Fresh Kills tells the story of a mother, raising two daughters, with her mafia don husband in Long Island, NY. The tale begins in the late eighties then fast forwards to 1993. The Larusso’s appear to be the average, American, middle class family, with the exception of their mafia affiliation. However, as the girls get older, they get wise to their father’s mafia title and the loyalty their parents expect from them. Connie alludes to wholehearted loyalty while Rose is in evocative conflict with this expectation.
Thirty minutes into the film, I began asking myself whether it’s time to find another movie to watch; I was growing bored. At first, it felt like the camera lens was wandering, trying to catch entertainment as it happened. Then the story started to pick up. I could see where it was going. The story lacked focus until we see the dynamic between the sisters, as they entered their twenties. Rose and Connie grew into two different women, with distinct moral compasses, which made their domestic life and family wars vivid and tumultuous. The lesson Connie tries to teach Rose is the lesson she failed to learn herself.

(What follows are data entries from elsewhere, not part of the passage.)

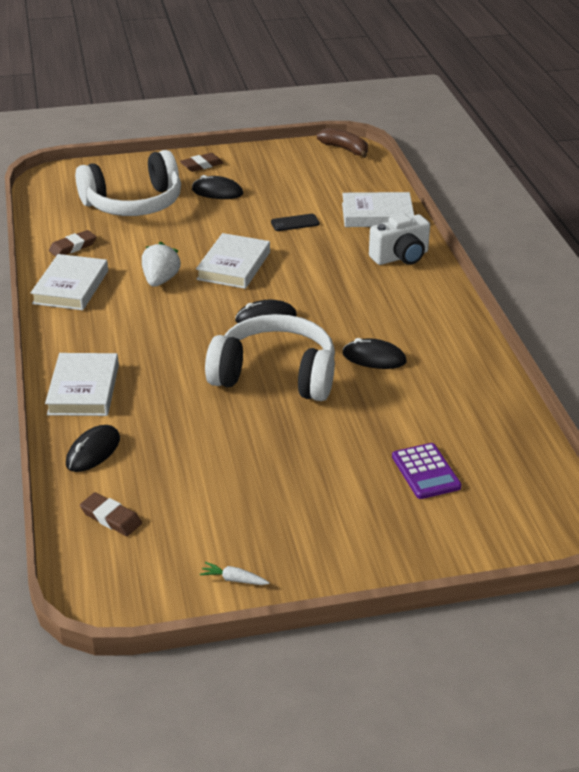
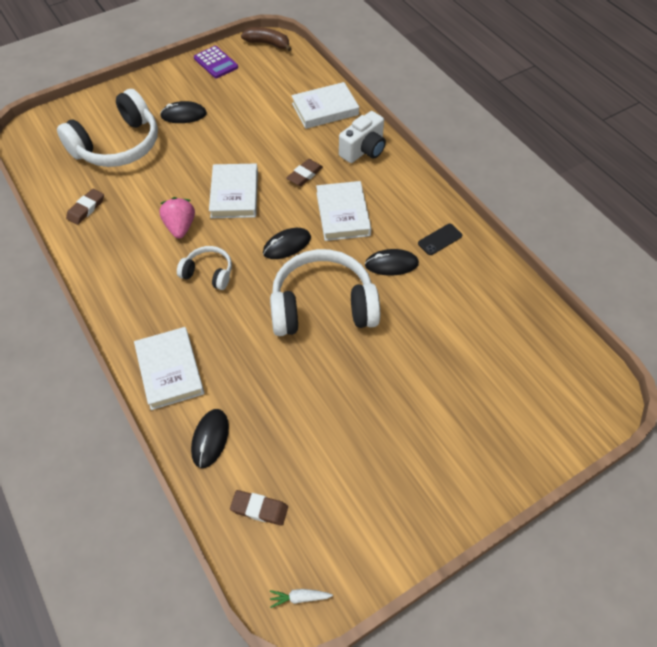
camera: 20 degrees left, 20 degrees up
(71, 287) = (105, 255): white book -> white book (343, 214)
(160, 280) = (180, 227): white strawberry -> pink strawberry
(168, 323) = (208, 273): none -> white headphones
(202, 165) = (157, 88): brown eraser -> brown eraser (304, 175)
(233, 579) = (390, 541): white carrot -> white carrot (299, 597)
(295, 223) = (263, 134): black phone -> black phone (440, 239)
(425, 472) = (484, 373): purple calculator -> purple calculator (216, 63)

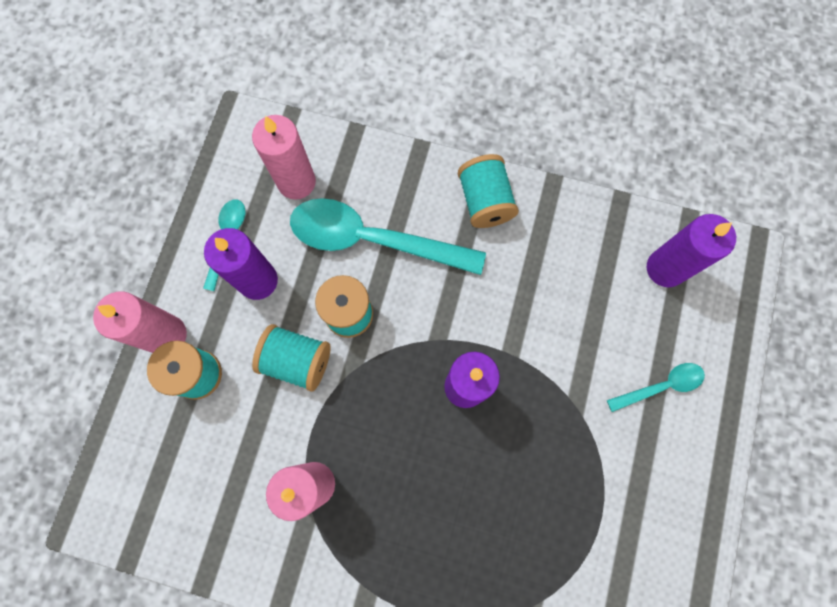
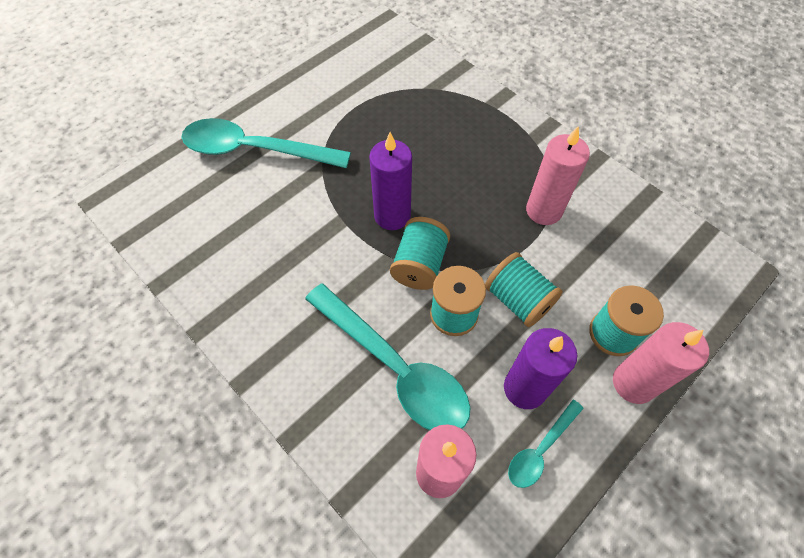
camera: 150 degrees left, 15 degrees down
(485, 201) = (271, 347): turquoise spool -> turquoise spool (419, 265)
(661, 386) = (254, 150): turquoise spoon -> turquoise spoon, size x2.05
(665, 268) = (178, 216): purple candle -> none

This is not a typical mafia tale in that it focuses on female relationships between the mother and her daughters, and the “seemingly” loyal sister against the sister struggling with her identity within a family whose convictions don’t align with hers’. These relationships and the mafia ties that bind them, display a struggle so complex that it stifles a young woman’s identity.
Rose is the character whose development gets the most attention, pertaining to the writers room. Throughout the film, she is dragged around by her controlling sister, who is more vocal and somewhat of a badass. Though Connie has secrets of her own, and struggles with her identity, she is better at disguising her insecurities and disloyalty. Meanwhile, Rose doesn’t know how to tell the man she has been dating for years that she is not interested in the traditional trajectory expected of a woman and needs time for self-discovery.
Older sister Connie should not be idolized; we learn her identity, and fate, in the end. Until then, she portrays a front of confidence and control under pressure that Rose admires. Connie is the woman of two faces. She upheld a facade that even her own family believed. It also shows how the mafia lifestyle can destroy a family–not only by external forces, such as law enforcement, politicians, and legislation–but from the inside.
In the moments when the film focuses on too many relationships and dynamics, it is uninteresting, but when it zeroes in on the sisters, it has the potential to be in conversation with classics from the mafia subgenre. I would recommend this film, especially if you like mafia films but are tired of the same old vices glorified in the male-dominated stories.